Paris is not on the North pole, but it does lie on the Northern hemisphere, so the pendulum will still appear to rotate clockwise, just at a slower frequency. We’ll calculate this precession frequency in this problem.

- First, we need the angular velocity in Paris, in a useful coordinate system. Define the \(\hat{\boldsymbol{z}}\) axis as pointing upwards in Paris, and \(\hat{\boldsymbol{x}}\) as the tangent to the planet due North (see Figure 7.E.1a). Express \(\boldsymbol{\omega}\) in these coordinates.
- If the pendulum has a very long string (the original Foucault one is 67 m) compared to its amplitude, the velocity \(v\) of the weight will be roughly in the horizontal direction, see Figure 7.E.1b. Argue why, in this case, the component of \(\boldsymbol{\omega}\) in the \(\hat{\boldsymbol{x}}\) direction will not change the frequency at which the plane of the pendulum precesses.
- The pendulum’s plane rotates with a (precession) frequency \(\boldsymbol{\omega}_{\mathrm{P}}=\omega_{\mathrm{P}} \hat{\boldsymbol{z}}\) with respect to the Earth’s frame fixed in Paris. This precession frequency must exactly compensate for the Earth’s rotation in the frame of the pendulum (as in that frame, there are no forces acting on the pendulum, and thus its plane of oscillation stays fixed). Show that these considerations imply that \(\omega_{\mathrm{P}}=-\omega \cos \theta\).
- Suppose that you enter the Panthéon at noon, and mark the direction in which the pendulum is oscillating. When you return an hour later, by how much will this plane have rotated? Will this be enough to be visible by eye? The Panthéon is at \(48^{\circ}50'46''N\) (note that degrees, like hours, are divided in (arc)minutes and seconds that run up to 60, not 100).

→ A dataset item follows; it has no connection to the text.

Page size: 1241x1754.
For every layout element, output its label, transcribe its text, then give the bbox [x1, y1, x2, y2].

7.3 An alternative way to show the effect of the rotation of the Earth involves only a smooth horizontal plane and a particle that can slide over it. Show that if the particle’s velocity is \(v\), its trajectory will be a circle with radius \(r= \frac{v}{2 \Omega}\), where \(\Omega\) is the Earth’s rotational velocity.

7.4 The centrifugal force emerges in a rotating coordinate frame, and famously causes the parabolic shape of the surface of water in a rotating bucket. As the centrifugal force is always perpendicular to the rotation axis, we can pick coordinates such that the rotation axis coincides with the z-axis, \(\boldsymbol{\omega}=\omega \hat{\boldsymbol{z}}\), and we can express the centrifugal force in cylindrical coordinates as \(\boldsymbol{F}_{\mathrm{cf}}=m \omega^{2} \rho \hat{\boldsymbol{\rho}}\) (Equation 7.2.11).

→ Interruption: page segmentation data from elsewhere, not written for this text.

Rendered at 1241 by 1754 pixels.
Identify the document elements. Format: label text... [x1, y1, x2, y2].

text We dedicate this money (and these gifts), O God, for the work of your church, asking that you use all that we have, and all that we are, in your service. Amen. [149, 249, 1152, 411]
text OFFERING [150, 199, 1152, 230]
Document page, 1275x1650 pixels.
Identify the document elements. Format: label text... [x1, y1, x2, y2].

We now consider a small volume of water at the rotating surface (in steady-state). There are two forces acting on this mass of water: gravity (pointing down, as always) and the centrifugal force, pointing outward, see Figure 7.E.2. The resulting net force cannot have a component along the surface, as this would result in an acceleration of the water (and hence a water flow); therefore, the force must be perpendicular to the surface, and counterbalance the pressure in the water (just like it would for the flat surface of water in a bucket that is not rotating).

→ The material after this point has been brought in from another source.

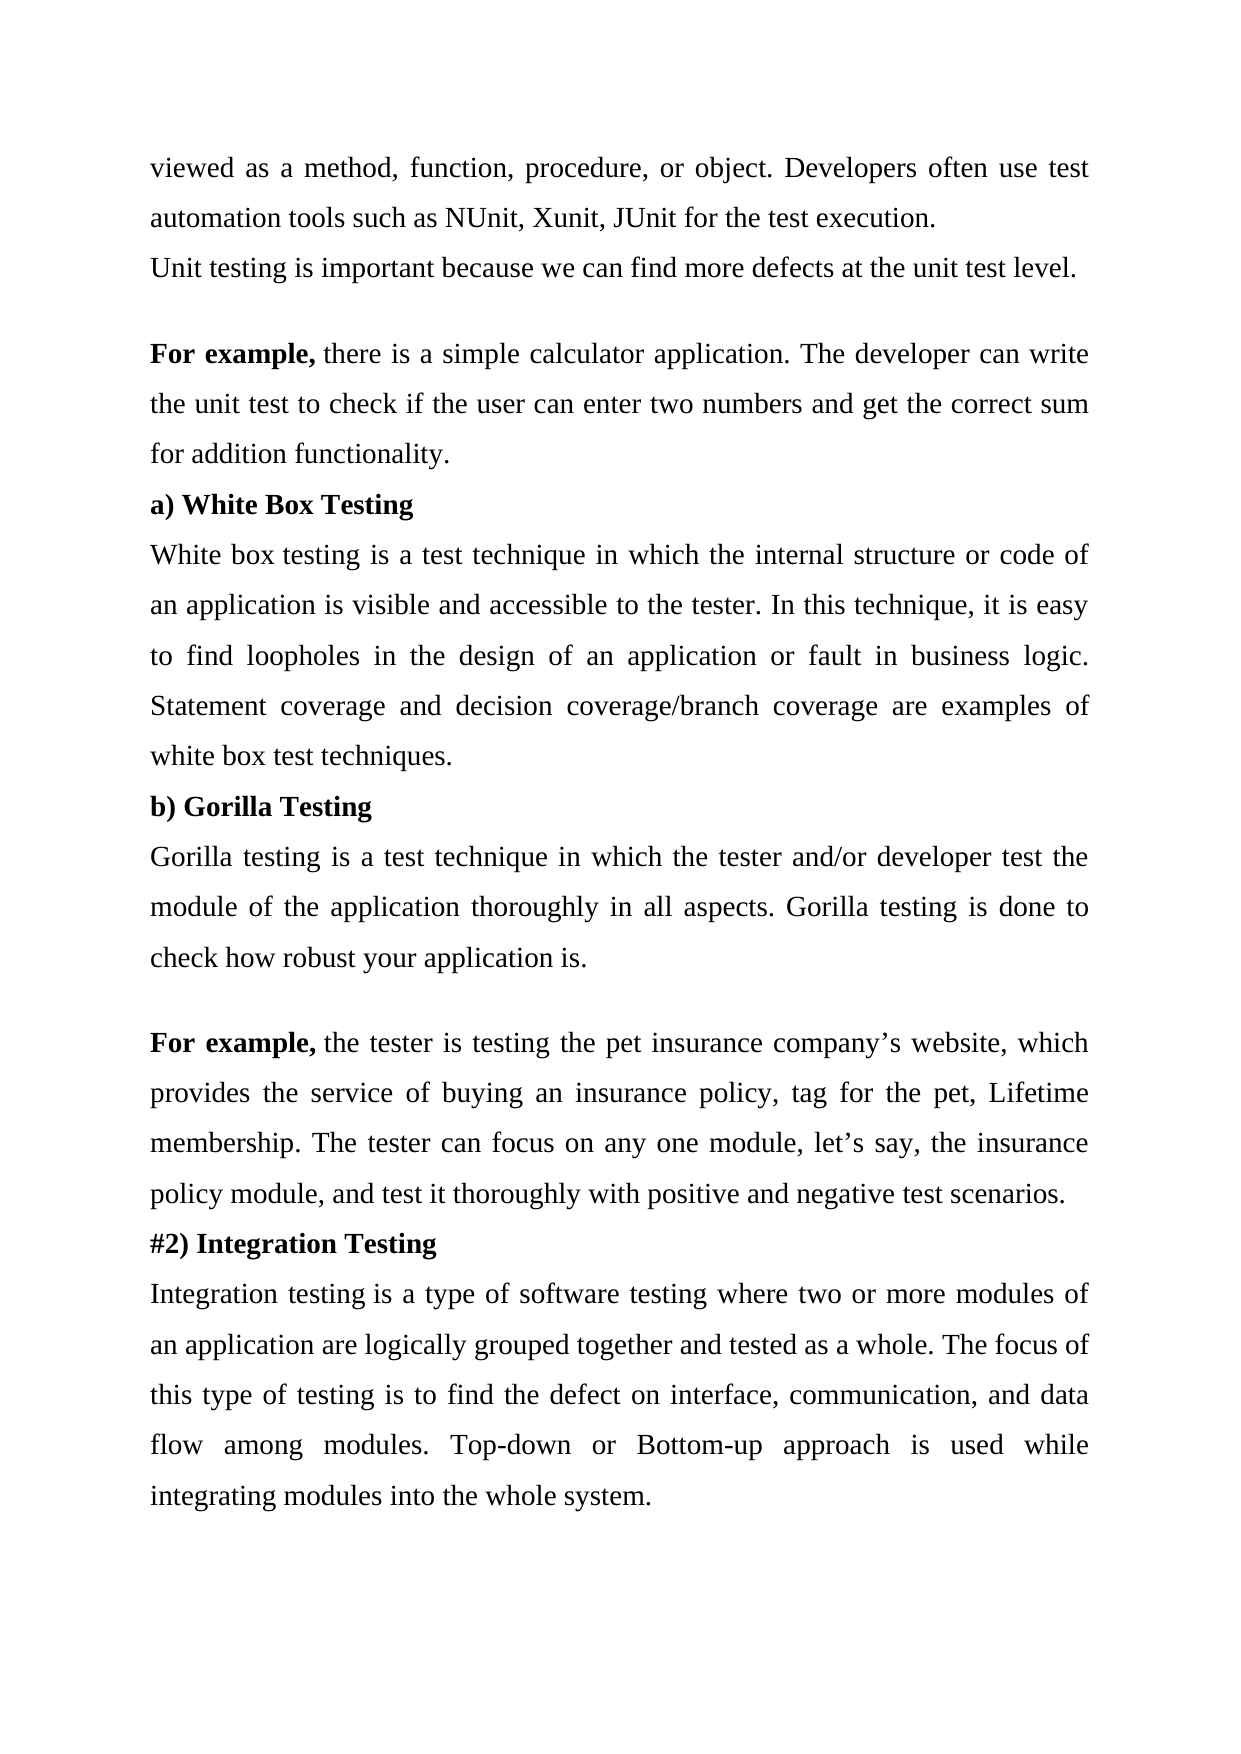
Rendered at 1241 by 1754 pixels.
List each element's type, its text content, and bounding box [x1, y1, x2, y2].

text Unit testing is important because we can find more defects at the unit test level. [150, 251, 1090, 284]
text a) White Box Testing [150, 487, 1090, 520]
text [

The gravitational and centrifugal force add up to what is known as an *effective gravity*, given by

\[\boldsymbol{g}_{\mathrm{eff}}=-g \hat{\boldsymbol{z}}+\omega^{2} \rho \hat{\boldsymbol{\rho}}\]

- Find the angle \(\theta\) the direction of the effective gravitational force makes with the vertical (see Figure 7.E.2).
- If the gravitational force is to be perpendicular to the water surface, we must have \[\frac{\mathrm{d} z}{\mathrm{d} \rho}=\tan \theta\] Integrate this equation to find \(z(\rho)\) (and thus the shape of the surface).
- Find the potential energy corresponding to the effective gravitational force, \(\boldsymbol{F}_{\mathrm{eff}}=m \boldsymbol{g}_{\mathrm{eff}}\).
- Argue why the potential energy must be constant on the water surface, and from this condition, again derive the shape of the water surface.